In this case, Fiona is not doing action a. She is doing the action of deciding to do a. We represent this mathematically using the same do() operator that Carl had: M^{a\rightharpoonup} = P(.|do(FDT(P,G,x)).
It’s important to note that Carl conditions on observations and actions. Fiona only conditions on the output of her decision procedure. It just so happens that her decision procedure is based on observations.
So Fiona will only take one box on Newcomb’s problem, because her model of the world includes subjunctive dependence of what Omega chooses to do on her own decision process. This is true even though her decision happens after Omega’s decision. When she intervenes on the output of her decision process, she then updates her probabilities in her hypothetical based on the flow of subjunctive dependence.
Similarities between EDT, CDT, and FDT
These three different decision theories are all very similar. They will agree with each other in any situation in which all correlations between an action and other nodes are causal. In that case:
1. EDT will update all nodes, but only the causally-correlated ones will change.
2. CDT will update only the causal nodes (as always)
3. FDT will update all subjunctive nodes, but the only subjunctive dependence is causal.
Therefore, all three theories will update the same nodes.
If there are any non-causal correlations, then the decision theories will diverge.

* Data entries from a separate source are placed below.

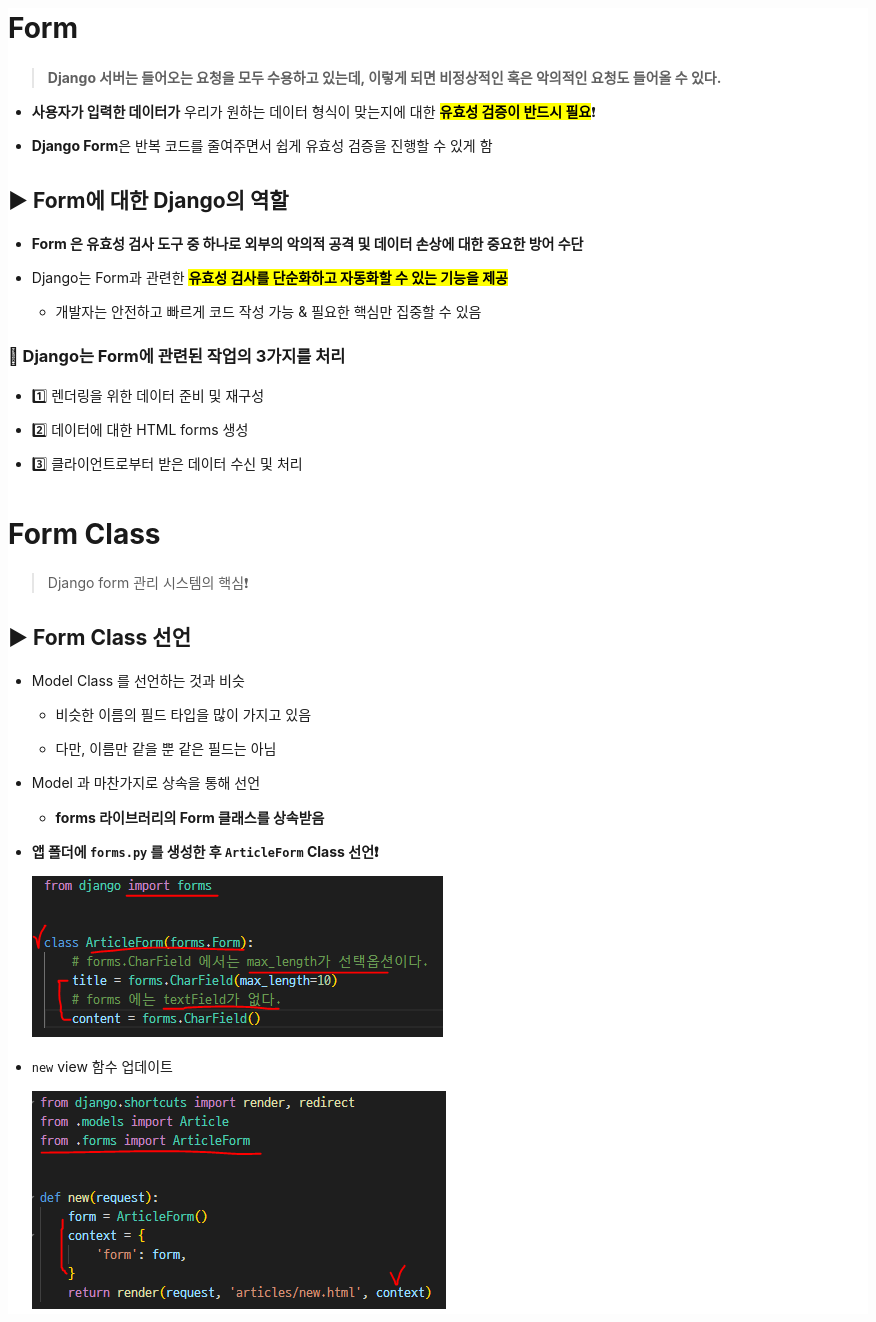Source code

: # Form

> **Django 서버는 들어오는 요청을 모두 수용하고 있는데, 이렇게 되면 비정상적인 혹은 악의적인 요청도 들어올 수 있다.**

* **사용자가 입력한 데이터가** 우리가 원하는 데이터 형식이 맞는지에 대한 <mark>**유효성 검증이 반드시 필요**</mark>❗

* **Django Form**은 반복 코드를 줄여주면서 쉽게 유효성 검증을 진행할 수 있게 함

## ▶ Form에 대한 Django의 역할

* **Form 은 유효성 검사 도구 중 하나로 외부의 악의적 공격 및 데이터 손상에 대한 중요한 방어 수단**

* Django는 Form과 관련한 <mark>**유효성 검사를 단순화하고 자동화할 수 있는 기능을 제공**</mark>
  
  * 개발자는 안전하고 빠르게 코드 작성 가능 & 필요한 핵심만 집중할 수 있음

### 📍 Django는 Form에 관련된 작업의 3가지를 처리

* 1️⃣ 렌더링을 위한 데이터 준비 및 재구성

* 2️⃣ 데이터에 대한 HTML forms 생성

* 3️⃣ 클라이언트로부터 받은 데이터 수신 및 처리

# Form Class

> Django form 관리 시스템의 핵심❗

## ▶ Form Class 선언

* Model Class 를 선언하는 것과 비슷
  
  * 비슷한 이름의 필드 타입을 많이 가지고 있음
  
  * 다만, 이름만 같을 뿐 같은 필드는 아님

* Model 과 마찬가지로 상속을 통해 선언
  
  * **forms 라이브러리의 Form 클래스를 상속받음**

* **앱 폴더에 `forms.py` 를 생성한 후 `ArticleForm` Class 선언❗**
  
  ![](Django_3_assets/2022-09-06-09-15-48-image.png)

* `new` view 함수 업데이트
  
  ![](Django_3_assets/2022-09-06-09-21-45-image.png)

Those non-causal correlations would occur most often if the decider is playing a game against another intelligent agent.
Intuitively, we might say that Eve and Carl both mis-understand the structure of the world that we observe around us. Some events are caused by others, and that information could help Eve. Some events depend on the same logical truths as other events, and that information could help Carl. It is Fiona who (we think) most accurately models the world we see around us.